I Tried This Technique to Relax in 2022, When Nothing Is Stressful at All

By Stephanie Hayes

January 29, 2022 5 min read

My editor sent me a New York Times column titled "Relaxing Is a Skill. Here's How to Do It."

I am not sure if it was a hint or what, because I am a very chill person, OK? I used the Calm app for a whole, like, two weeks, and I am fond of blankets. Still, we decided maybe I should try it.

Columnist Farhad Manjoo wrote about their experience learning progressive muscle relaxation, explaining it was developed by the doctor Edmund Jacobson and has many health benefits. Please read the source material! You will find the column nestled on the opinion page among light reading about COVID-19, insurrection, the death of intellectualism and one piece titled "America Is Falling Apart at the Seams."
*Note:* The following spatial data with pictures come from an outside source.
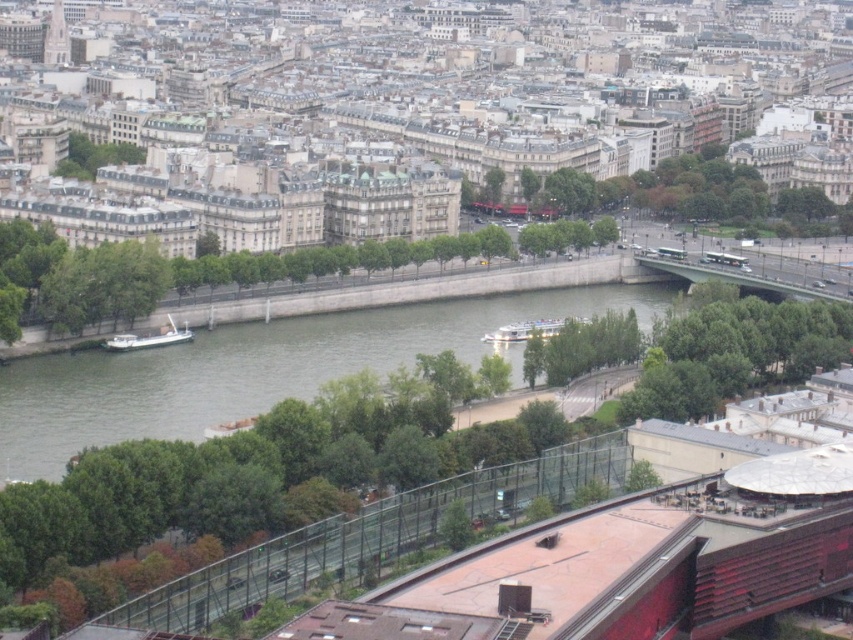
You are a tourist in Paris and you see the green water at center and the brushed metal eiffel tower at upper left. Which object is located higher in the image?

The brushed metal eiffel tower at upper left is located higher in the image than the green water at center.

Looking at this image, you are a photographer planning to capture the entire scene in one shot. Given that the green water at center and the brushed metal eiffel tower at upper left are both in your frame, which object occupies more horizontal space in the image?

The green water at center occupies more horizontal space because its width is larger than that of the brushed metal eiffel tower at upper left.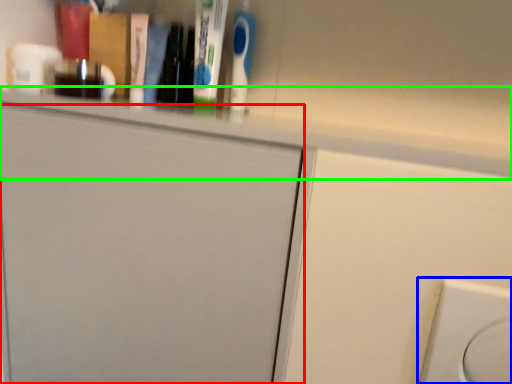
Question: Which is nearer to the door (highlighted by a red box)? electric outlet (highlighted by a blue box) or ledge (highlighted by a green box).

Choices:
 (A) electric outlet
 (B) ledge

Answer: (B)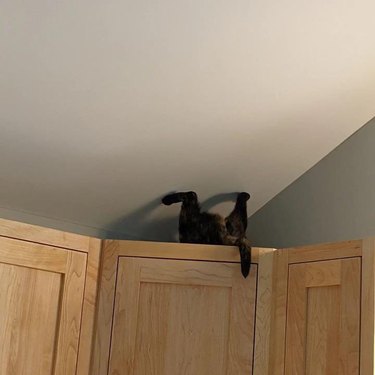
Where is `wood pattern`? The image size is (375, 375). wood pattern is located at coordinates (106, 257).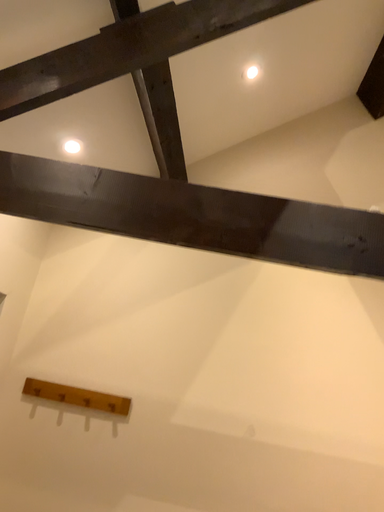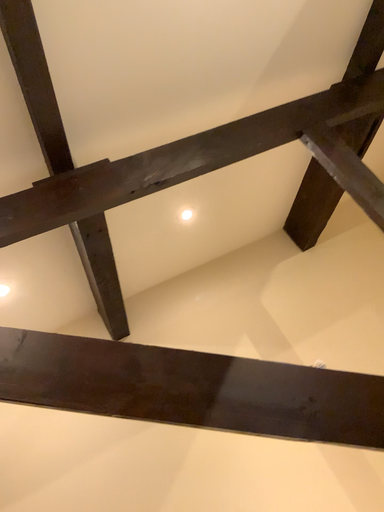
Question: How did the camera likely rotate when shooting the video?

Choices:
 (A) rotated left
 (B) rotated right

Answer: (B)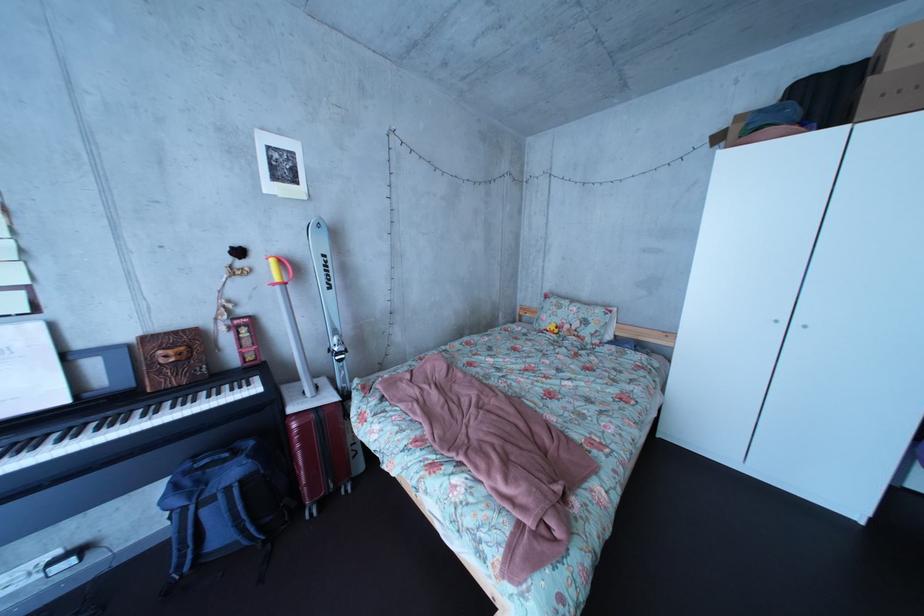
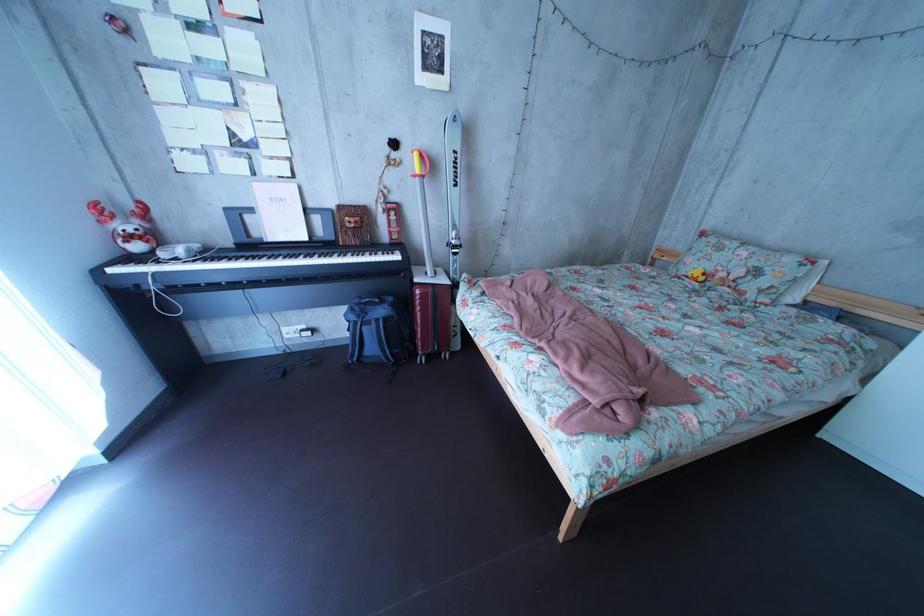
The point at [337,390] is marked in the first image. Where is the corresponding point in the second image?

(455, 278)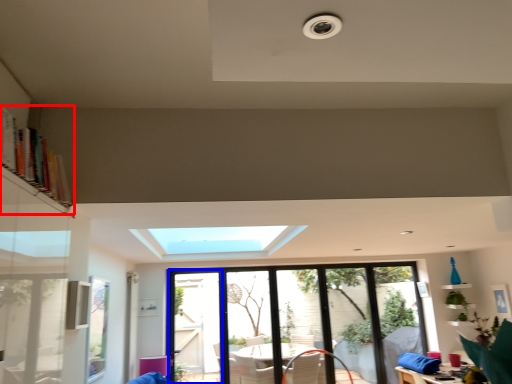
Question: Which of the following is the closest to the observer, bookshelf (highlighted by a red box) or screen door (highlighted by a blue box)?

Choices:
 (A) bookshelf
 (B) screen door

Answer: (A)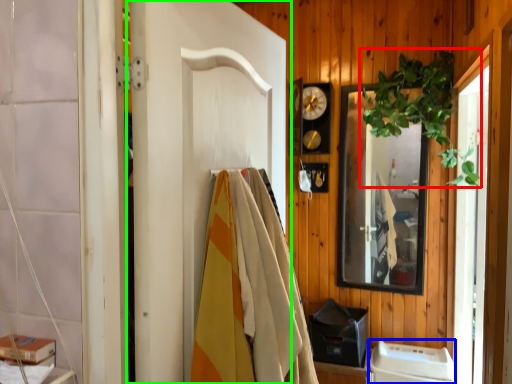
Question: Which object is the farthest from plant (highlighted by a red box)? Choose among these: appliance (highlighted by a blue box) or door (highlighted by a green box).

Choices:
 (A) appliance
 (B) door

Answer: (B)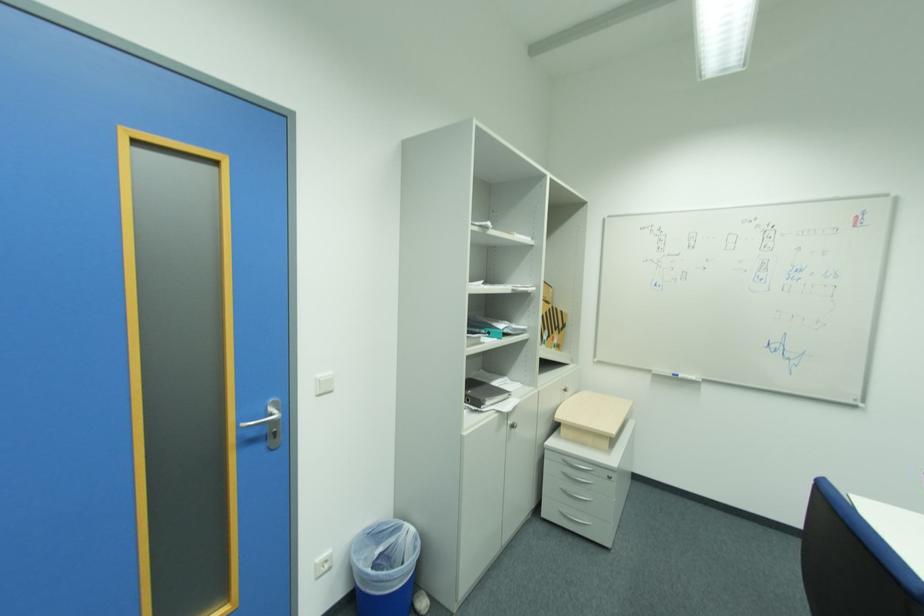
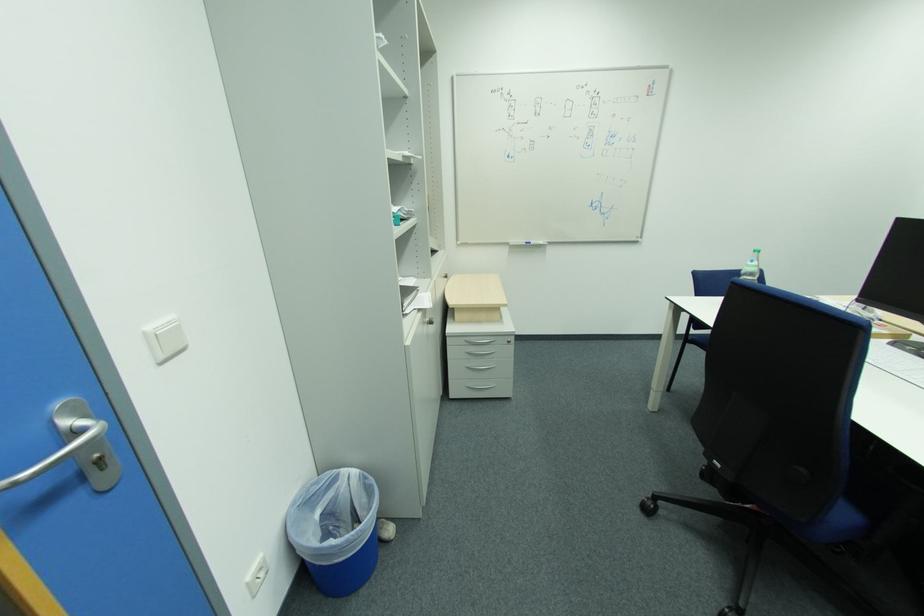
The point at (x=568, y=461) is marked in the first image. Where is the corresponding point in the second image?

(471, 342)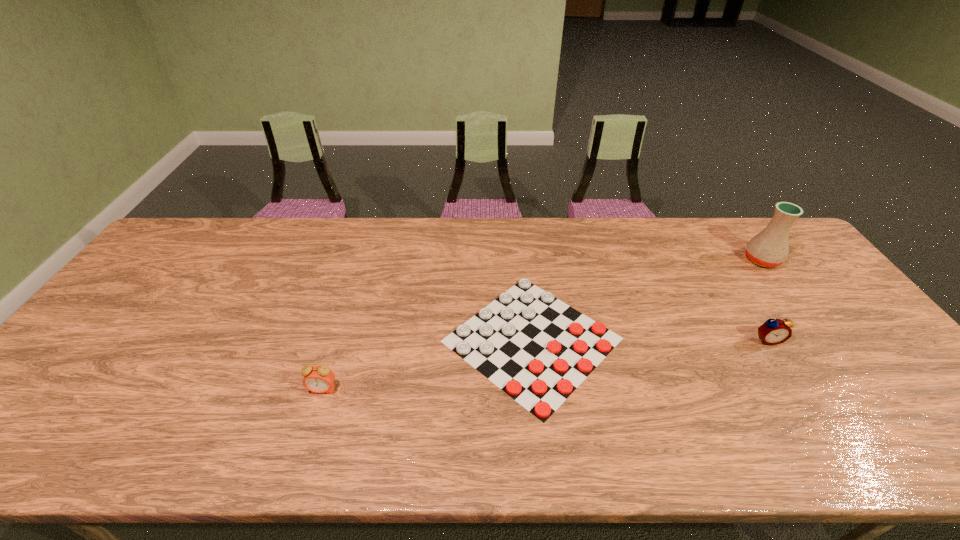
Find the location of a particular element. The image size is (960, 540). the second closest object to the left alarm clock is located at coordinates (773, 331).

Locate which object is the third closest to the shortest object. Please provide its 2D coordinates. Your answer should be formatted as a tuple, i.e. [(x, y)], where the tuple contains the x and y coordinates of a point satisfying the conditions above.

[(769, 248)]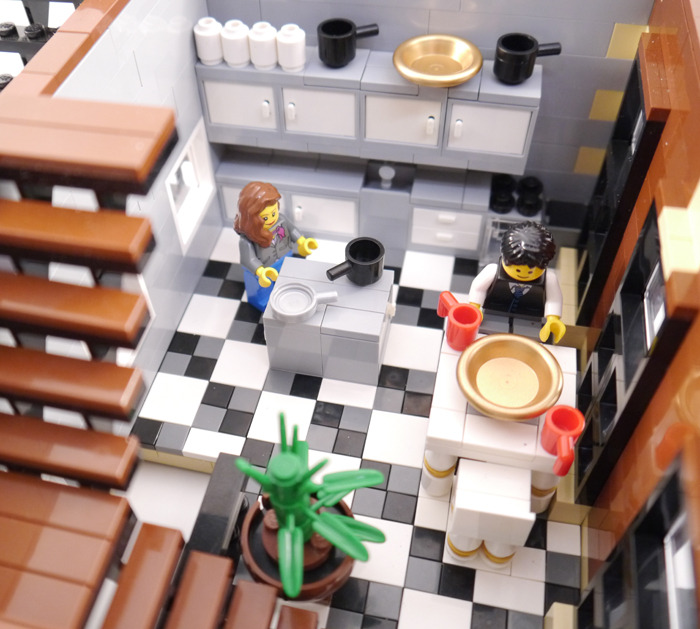
Find the location of a particular element. The image size is (700, 629). white cabinet door is located at coordinates (480, 134).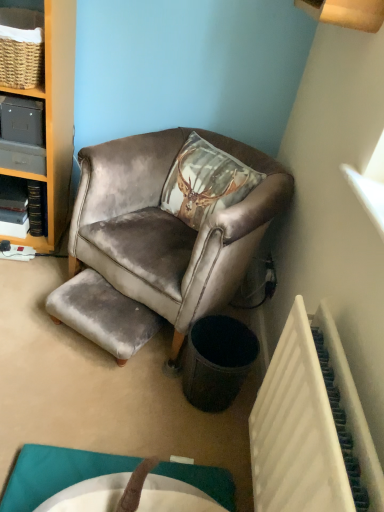
The image size is (384, 512). In order to click on vacant space in between velvet grey stool at lower left and black textured trash bin at lower right in this screenshot , I will do `click(160, 375)`.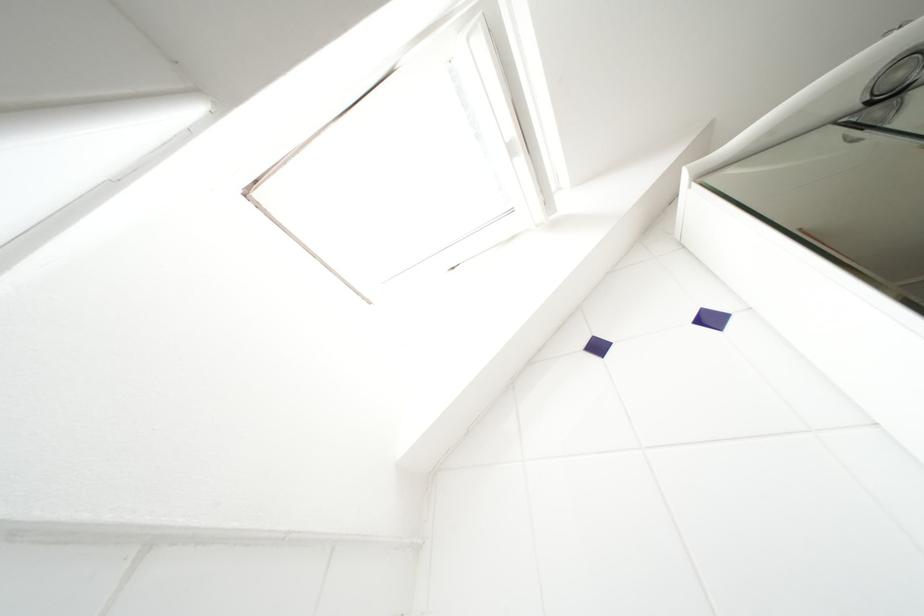
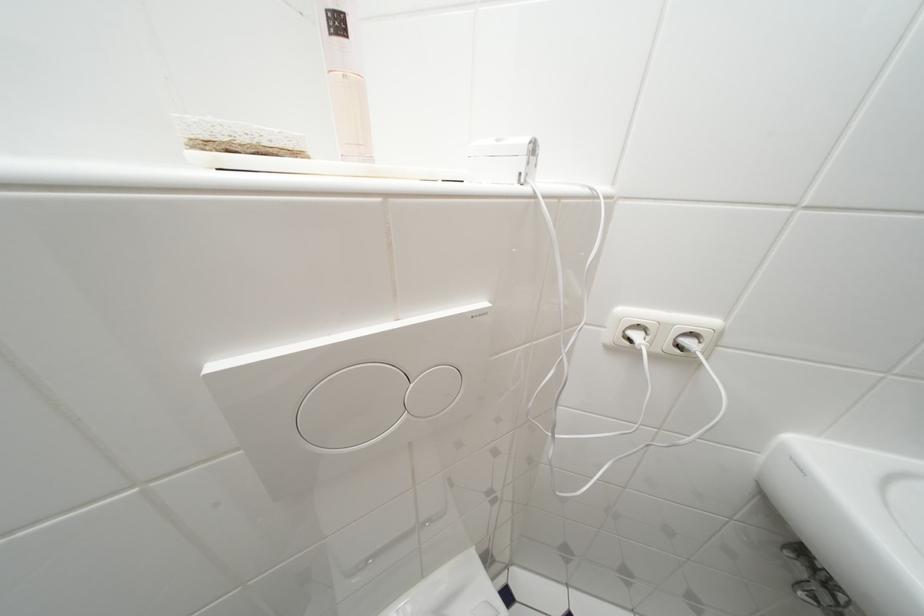
First-person continuous shooting, in which direction is the camera rotating?

The camera's rotation is toward right-down.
But about relaxing, Manjoo wrote: "I don't mean that I discovered the benefits of taking it easy or of remaining calm in the face of adversity and letting life's troubles slide off my back. I mean it more literally: I learned how to relax my muscles, to purposefully, systematically isolate each part of my body and loosen the meat on my bones."

Simply put, the technique is to tighten and relax muscles. Once you get good, Manjoo wrote, you can relax anywhere. At first, they said, block off 10 or 15 minutes to try it out.

It was a dreary, rainy, cold day, which I figured would help the process. I pictured falling asleep as my muscles melted into tingly pools of butter and waking fresh as a Disney princess, not a tired woman in the Christmas sweatshirt she slept in.

I set a phone timer for 15 minutes and reclined face-up in bed. I started from the bottom, flexing and unflexing my toes, ankles, calves. Easy! By the time I got to hamstrings and quads, I started overthinking and shoving the back of my knees into the bed in a move like a mermaid trapped on land.

The, um, muscleous reareous was much easier, as were abs. I carry tension in my shoulders, like one of those rescue dogs born without enough vertebrae, so that area felt great. I performed the recommended bicep flexes, clenched my fists and rolled my head to the side, exhaling on the muscle release.

Superior! A model of relaxation! That was ... oh, four minutes.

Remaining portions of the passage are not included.